Copy the records below exactly, omitting any pictures they contain.

● INPUT MATERIAL:
===
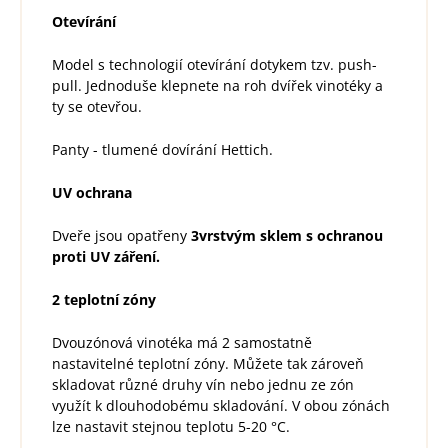
Otevírání
Model s technologií otevírání dotykem tzv. push-
pull. Jednoduše klepnete na roh dvířek vinotéky a
ty se otevřou.
Panty - tlumené dovírání Hettich.
UV ochrana
Dveře jsou opatřeny
3vrstvým sklem s ochranou
proti UV záření.
2 teplotní zóny
Dvouzónová vinotéka má 2 samostatně
nastavitelné teplotní zóny. Můžete tak zároveň
skladovat různé druhy vín nebo jednu ze zón
využít k dlouhodobému skladování. V obou zónách
lze nastavit stejnou teplotu 5-20 °C.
===
● RESPONSE TO THE TASK:
Otevírání
Model s technologií otevírání dotykem tzv. push-
pull. Jednoduše klepnete na roh dvířek vinotéky a
ty se otevřou.
Panty - tlumené dovírání Hettich.
UV ochrana
Dveře jsou opatřeny
3vrstvým sklem s ochranou
proti UV záření.
2 teplotní zóny
Dvouzónová vinotéka má 2 samostatně
nastavitelné teplotní zóny. Můžete tak zároveň
skladovat různé druhy vín nebo jednu ze zón
využít k dlouhodobému skladování. V obou zónách
lze nastavit stejnou teplotu 5-20 °C.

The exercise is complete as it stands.